Después nos invitó a subir a la terraza, y entonces todo cambió. El ambiente sórdido de la pensión se deshizo en jirones de cielo limpio, y apenas nos veíamos las caras bajo una noche sin luna, flanqueados por luces escasas de vecinos trasnochados.

Yanquetruz subió con él una guitarra española, vieja, maltratada, desafinada, pero con alma de novia que todo lo perdona, y cantó para nosotros. Cantó con voz grave y clara, cantó con vino en el alma y con generosidad, una canción tras otra, todas con mensaje, todas eran canciones sobre luchar y sobre mejorar el mundo. Algunas, solamente algunas, eran simplemente poesía, y unas pocas, nada más que tristeza.

Solamente entonces, viendo la silueta de su pelambre descontrolada recortándose contra el resplandor de un cielo húmedo, pude advertir la profundidad de su soledad, la generosidad de su alma y su enorme carencia de afecto.
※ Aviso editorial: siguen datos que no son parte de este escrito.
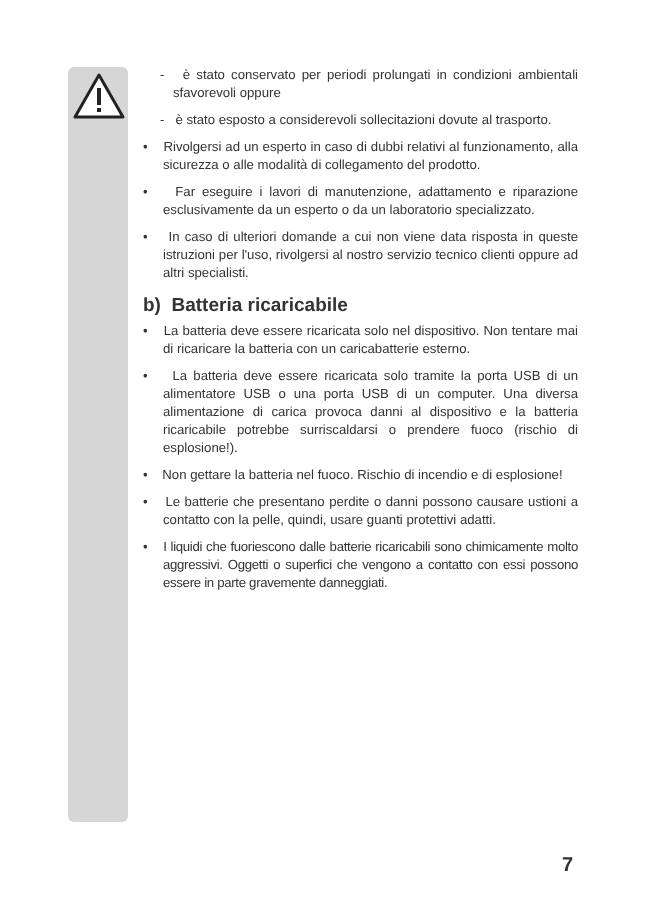- è stato conservato per periodi prolungati in condizioni ambientali sfavorevoli oppure
- è stato esposto a considerevoli sollecitazioni dovute al trasporto.
• Rivolgersi ad un esperto in caso di dubbi relativi al funzionamento, alla sicurezza o alle modalità di collegamento del prodotto.
• Far eseguire i lavori di manutenzione, adattamento e riparazione esclusivamente da un esperto o da un laboratorio specializzato.
• In caso di ulteriori domande a cui non viene data risposta in queste istruzioni per l'uso, rivolgersi al nostro servizio tecnico clienti oppure ad altri specialisti.
b) Batteria ricaricabile
• La batteria deve essere ricaricata solo nel dispositivo. Non tentare mai di ricaricare la batteria con un caricabatterie esterno.
• La batteria deve essere ricaricata solo tramite la porta USB di un alimentatore USB o una porta USB di un computer. Una diversa alimentazione di carica provoca danni al dispositivo e la batteria ricaricabile potrebbe surriscaldarsi o prendere fuoco (rischio di esplosione!).
• Non gettare la batteria nel fuoco. Rischio di incendio e di esplosione!
• Le batterie che presentano perdite o danni possono causare ustioni a contatto con la pelle, quindi, usare guanti protettivi adatti.
• I liquidi che fuoriescono dalle batterie ricaricabili sono chimicamente molto aggressivi. Oggetti o superfici che vengono a contatto con essi possono essere in parte gravemente danneggiati.
7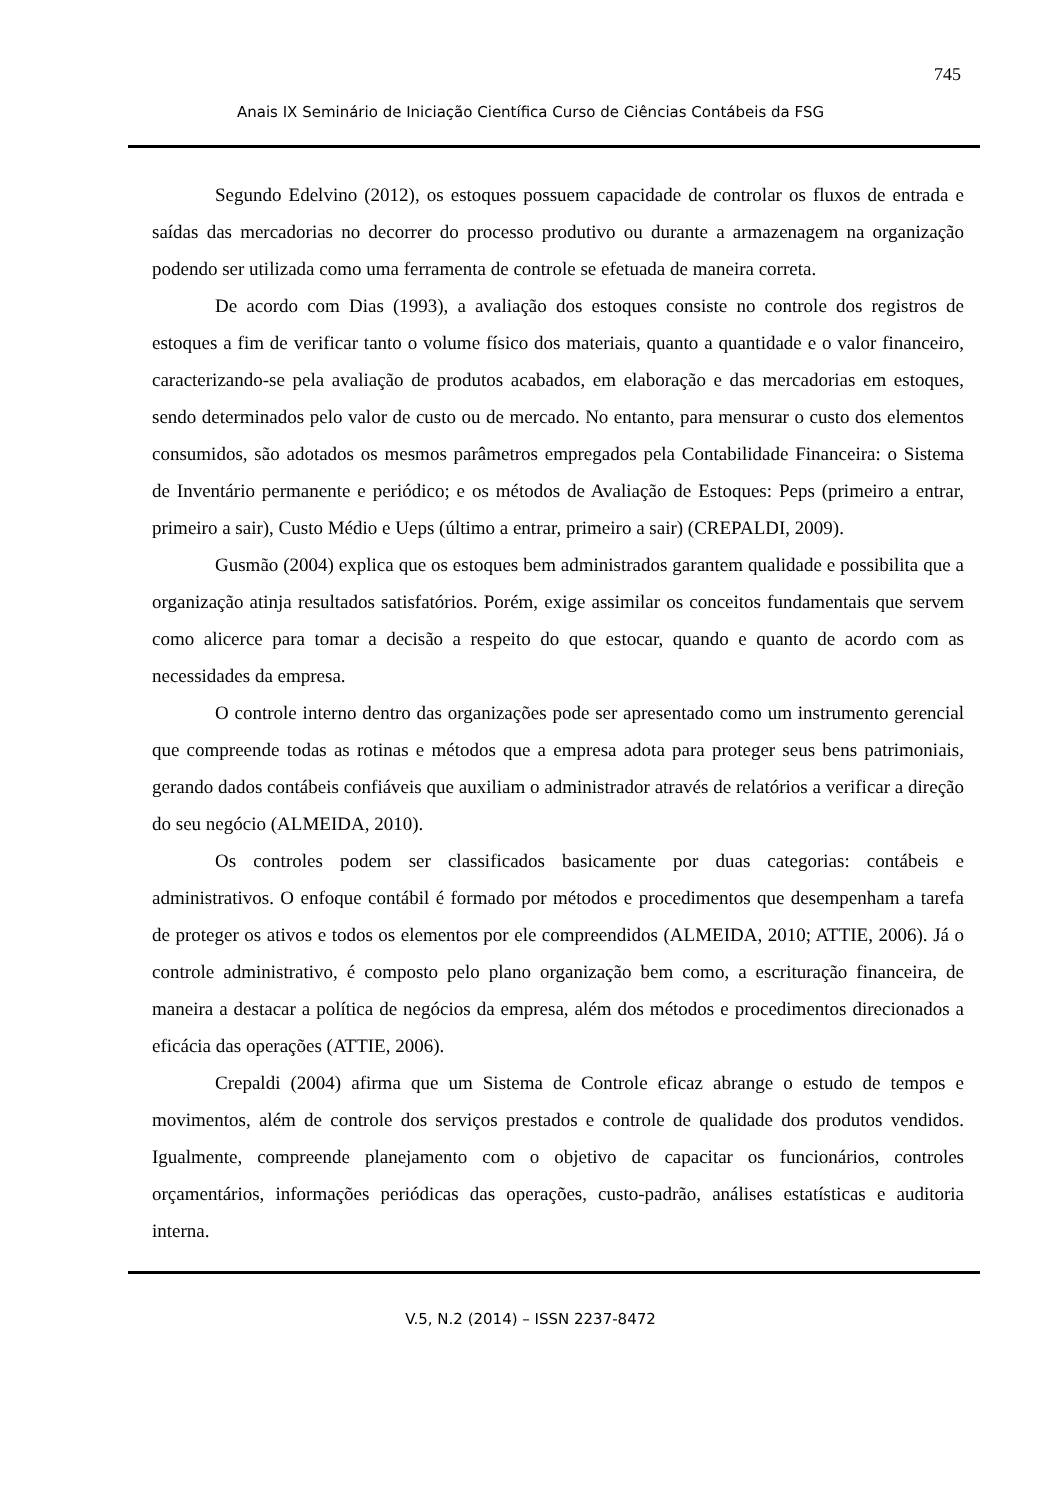745
Anais IX Seminário de Iniciação Científica Curso de Ciências Contábeis da FSG
Segundo Edelvino (2012), os estoques possuem capacidade de controlar os fluxos de entrada e saídas das mercadorias no decorrer do processo produtivo ou durante a armazenagem na organização podendo ser utilizada como uma ferramenta de controle se efetuada de maneira correta.
De acordo com Dias (1993), a avaliação dos estoques consiste no controle dos registros de estoques a fim de verificar tanto o volume físico dos materiais, quanto a quantidade e o valor financeiro, caracterizando-se pela avaliação de produtos acabados, em elaboração e das mercadorias em estoques, sendo determinados pelo valor de custo ou de mercado. No entanto, para mensurar o custo dos elementos consumidos, são adotados os mesmos parâmetros empregados pela Contabilidade Financeira: o Sistema de Inventário permanente e periódico; e os métodos de Avaliação de Estoques: Peps (primeiro a entrar, primeiro a sair), Custo Médio e Ueps (último a entrar, primeiro a sair) (CREPALDI, 2009).
Gusmão (2004) explica que os estoques bem administrados garantem qualidade e possibilita que a organização atinja resultados satisfatórios. Porém, exige assimilar os conceitos fundamentais que servem como alicerce para tomar a decisão a respeito do que estocar, quando e quanto de acordo com as necessidades da empresa.
O controle interno dentro das organizações pode ser apresentado como um instrumento gerencial que compreende todas as rotinas e métodos que a empresa adota para proteger seus bens patrimoniais, gerando dados contábeis confiáveis que auxiliam o administrador através de relatórios a verificar a direção do seu negócio (ALMEIDA, 2010).
Os controles podem ser classificados basicamente por duas categorias: contábeis e administrativos. O enfoque contábil é formado por métodos e procedimentos que desempenham a tarefa de proteger os ativos e todos os elementos por ele compreendidos (ALMEIDA, 2010; ATTIE, 2006). Já o controle administrativo, é composto pelo plano organização bem como, a escrituração financeira, de maneira a destacar a política de negócios da empresa, além dos métodos e procedimentos direcionados a eficácia das operações (ATTIE, 2006).
Crepaldi (2004) afirma que um Sistema de Controle eficaz abrange o estudo de tempos e movimentos, além de controle dos serviços prestados e controle de qualidade dos produtos vendidos. Igualmente, compreende planejamento com o objetivo de capacitar os funcionários, controles orçamentários, informações periódicas das operações, custo-padrão, análises estatísticas e auditoria interna.
V.5, N.2 (2014) – ISSN 2237-8472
Sentí profunda pena, porque por primera vez en mi vida entendí que la pobreza puede vivirse con dignidad, pero que la soledad de un alma noble es un despropósito tan grande que no tiene reparación posible.

Sin embargo, la juventud nos pesaba tanto que, completamente borrachos, a las cuatro de la mañana abandonamos para siempre a Yanquetruz y a su guitarra, a su bombacha en la cabeza, al ánimo nostálgico de sus canciones de protesta, y salimos los tres amigos, abrazados, rompiendo el silencio nocturno de Buenos Aires, cantando tangos a los gritos mientras caminábamos, haciendo eses, sobre los adoquines empedrados de una calle que comenzaba a humedecerse con el rocío del alba.